> **Aim of the task**
Check every line of the records below for the string "show" and copy the ones that have it.
==== Dataset records
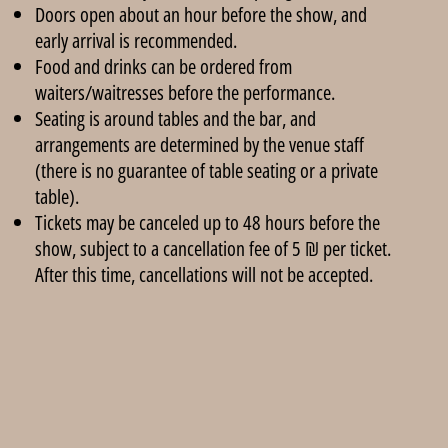
Doors open about an hour before the show, and
early arrival is recommended.
Food and drinks can be ordered from
waiters/waitresses before the performance.
Seating is around tables and the bar, and
arrangements are determined by the venue staff
(there is no guarantee of table seating or a private
table).
Tickets may be canceled up to 48 hours before the
show, subject to a cancellation fee of 5 ₪ per ticket.
After this time, cancellations will not be accepted.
========
> **Result**
Doors open about an hour before the show, and
show, subject to a cancellation fee of 5 ₪ per ticket.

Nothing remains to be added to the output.